### Given task a:
Translate this sentence from the URL shortener requirements into Spanish: "Eventual consistency is fine for analytics."

====== Text block ======

1. Requirements & Scope (5 min)
Functional Requirements
- Given a long URL, generate a short, unique URL
- Given a short URL, redirect to the original long URL
- Users can optionally set a custom alias
- Links expire after a configurable TTL (default: 5 years)
- Analytics: track click count per short URL
Non-Functional Requirements
- Availability: 99.99% — redirects must always work; this is on the critical path of every click
- Latency: Redirect in < 10ms at p99 (just a lookup + 301)
- Consistency: Eventual consistency is fine for analytics. Strong consistency for URL creation (no duplicate short codes)
- Scale: 100M new URLs/day, 10:1 read-to-write ratio → 1B redirects/day
- Durability: URLs must not be lost — a broken short link is permanent reputation damage
2. Estimation (3 min)
Write (URL creation)

======

### Given task b:
Gather every line in the listing below that contains the string "treble", and copy each one unchanged.

====== Provided data ======

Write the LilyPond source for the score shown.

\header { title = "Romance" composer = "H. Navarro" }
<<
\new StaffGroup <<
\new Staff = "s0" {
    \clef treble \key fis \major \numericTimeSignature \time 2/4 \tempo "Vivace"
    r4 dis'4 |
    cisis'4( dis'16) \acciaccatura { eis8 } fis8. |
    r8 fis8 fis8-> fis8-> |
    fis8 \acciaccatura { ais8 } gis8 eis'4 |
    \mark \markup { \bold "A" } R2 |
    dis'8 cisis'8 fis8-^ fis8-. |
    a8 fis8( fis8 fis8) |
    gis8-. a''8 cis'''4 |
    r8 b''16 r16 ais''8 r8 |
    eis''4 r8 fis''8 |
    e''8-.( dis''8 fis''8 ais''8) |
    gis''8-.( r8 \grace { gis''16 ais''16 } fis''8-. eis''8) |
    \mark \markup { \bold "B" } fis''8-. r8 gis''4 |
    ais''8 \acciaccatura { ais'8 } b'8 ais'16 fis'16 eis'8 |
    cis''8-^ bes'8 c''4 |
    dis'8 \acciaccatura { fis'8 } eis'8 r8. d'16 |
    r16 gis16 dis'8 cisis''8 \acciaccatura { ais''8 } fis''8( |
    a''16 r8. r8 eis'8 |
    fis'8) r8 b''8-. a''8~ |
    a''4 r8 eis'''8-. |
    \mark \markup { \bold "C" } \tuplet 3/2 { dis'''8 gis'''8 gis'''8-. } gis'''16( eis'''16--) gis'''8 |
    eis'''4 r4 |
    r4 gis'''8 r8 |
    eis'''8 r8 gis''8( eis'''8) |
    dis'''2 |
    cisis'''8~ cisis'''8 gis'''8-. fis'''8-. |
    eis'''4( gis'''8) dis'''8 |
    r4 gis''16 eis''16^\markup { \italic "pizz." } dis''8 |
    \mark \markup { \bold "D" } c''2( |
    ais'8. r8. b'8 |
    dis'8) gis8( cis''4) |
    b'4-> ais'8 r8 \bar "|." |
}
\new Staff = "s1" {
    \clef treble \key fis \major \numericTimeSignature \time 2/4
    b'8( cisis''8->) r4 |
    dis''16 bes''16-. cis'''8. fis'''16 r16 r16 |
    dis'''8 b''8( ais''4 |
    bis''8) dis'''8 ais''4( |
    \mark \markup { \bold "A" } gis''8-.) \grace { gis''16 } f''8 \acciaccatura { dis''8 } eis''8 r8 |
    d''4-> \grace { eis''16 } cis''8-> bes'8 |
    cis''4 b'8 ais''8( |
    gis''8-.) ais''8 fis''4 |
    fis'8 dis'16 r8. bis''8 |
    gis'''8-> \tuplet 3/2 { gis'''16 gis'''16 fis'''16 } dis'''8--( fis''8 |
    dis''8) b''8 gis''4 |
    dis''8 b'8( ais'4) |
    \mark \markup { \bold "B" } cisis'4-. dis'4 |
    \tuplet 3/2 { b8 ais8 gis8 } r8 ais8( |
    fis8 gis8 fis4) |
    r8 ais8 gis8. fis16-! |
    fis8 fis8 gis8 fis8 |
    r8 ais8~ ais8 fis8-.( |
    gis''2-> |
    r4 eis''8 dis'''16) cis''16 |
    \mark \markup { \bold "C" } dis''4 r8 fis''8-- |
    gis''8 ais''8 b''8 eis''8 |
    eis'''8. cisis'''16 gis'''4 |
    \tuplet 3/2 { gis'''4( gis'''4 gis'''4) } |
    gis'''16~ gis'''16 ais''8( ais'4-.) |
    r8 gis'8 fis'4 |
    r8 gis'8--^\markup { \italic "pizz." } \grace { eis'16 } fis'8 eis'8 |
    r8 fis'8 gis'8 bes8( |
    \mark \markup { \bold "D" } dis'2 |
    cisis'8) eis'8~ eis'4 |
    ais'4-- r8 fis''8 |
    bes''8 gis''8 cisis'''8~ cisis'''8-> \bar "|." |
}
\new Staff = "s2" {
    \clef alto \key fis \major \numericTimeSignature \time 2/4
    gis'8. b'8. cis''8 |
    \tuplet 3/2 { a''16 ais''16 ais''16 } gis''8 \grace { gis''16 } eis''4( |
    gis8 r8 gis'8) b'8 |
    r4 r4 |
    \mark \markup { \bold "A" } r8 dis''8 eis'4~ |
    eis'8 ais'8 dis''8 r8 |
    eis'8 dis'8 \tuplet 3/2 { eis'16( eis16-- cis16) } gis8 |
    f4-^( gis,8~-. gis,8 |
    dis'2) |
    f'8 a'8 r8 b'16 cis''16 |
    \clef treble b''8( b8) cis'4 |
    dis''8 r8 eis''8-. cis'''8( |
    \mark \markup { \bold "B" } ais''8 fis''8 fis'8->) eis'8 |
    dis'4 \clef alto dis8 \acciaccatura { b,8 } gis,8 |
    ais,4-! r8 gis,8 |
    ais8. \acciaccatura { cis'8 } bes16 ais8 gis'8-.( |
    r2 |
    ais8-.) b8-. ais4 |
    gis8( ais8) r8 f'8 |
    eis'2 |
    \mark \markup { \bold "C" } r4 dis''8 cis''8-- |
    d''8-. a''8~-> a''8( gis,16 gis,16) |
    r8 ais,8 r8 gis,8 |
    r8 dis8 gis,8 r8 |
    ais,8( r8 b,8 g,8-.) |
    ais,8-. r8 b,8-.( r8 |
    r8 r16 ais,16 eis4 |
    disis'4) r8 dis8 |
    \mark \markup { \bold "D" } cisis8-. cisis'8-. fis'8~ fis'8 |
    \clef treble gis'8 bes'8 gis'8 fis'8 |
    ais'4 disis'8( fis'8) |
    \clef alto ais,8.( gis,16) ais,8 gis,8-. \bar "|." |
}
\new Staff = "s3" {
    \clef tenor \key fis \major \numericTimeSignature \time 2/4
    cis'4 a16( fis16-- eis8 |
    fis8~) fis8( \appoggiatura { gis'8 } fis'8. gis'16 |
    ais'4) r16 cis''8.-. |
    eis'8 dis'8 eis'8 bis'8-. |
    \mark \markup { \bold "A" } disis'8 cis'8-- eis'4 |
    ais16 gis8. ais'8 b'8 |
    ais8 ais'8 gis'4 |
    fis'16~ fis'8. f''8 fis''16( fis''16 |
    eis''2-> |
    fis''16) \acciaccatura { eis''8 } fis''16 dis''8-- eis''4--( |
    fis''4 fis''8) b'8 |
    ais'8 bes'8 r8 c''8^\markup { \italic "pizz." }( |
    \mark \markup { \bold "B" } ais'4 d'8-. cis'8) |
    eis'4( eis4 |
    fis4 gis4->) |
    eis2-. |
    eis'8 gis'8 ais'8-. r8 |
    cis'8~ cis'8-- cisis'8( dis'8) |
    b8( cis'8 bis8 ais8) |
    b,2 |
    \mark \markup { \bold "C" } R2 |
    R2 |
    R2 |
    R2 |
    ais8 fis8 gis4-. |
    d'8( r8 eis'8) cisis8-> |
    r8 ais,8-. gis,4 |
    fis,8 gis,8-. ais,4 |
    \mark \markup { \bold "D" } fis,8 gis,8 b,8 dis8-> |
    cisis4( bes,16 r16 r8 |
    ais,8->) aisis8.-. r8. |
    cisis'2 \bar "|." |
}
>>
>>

======

### Problem solution a:
La consistencia eventual es aceptable para la analítica.

### Problem solution b:
    \clef treble \key fis \major \numericTimeSignature \time 2/4 \tempo "Vivace"
    \clef treble \key fis \major \numericTimeSignature \time 2/4
    \clef treble b''8( b8) cis'4 |
    \clef treble gis'8 bes'8 gis'8 fis'8 |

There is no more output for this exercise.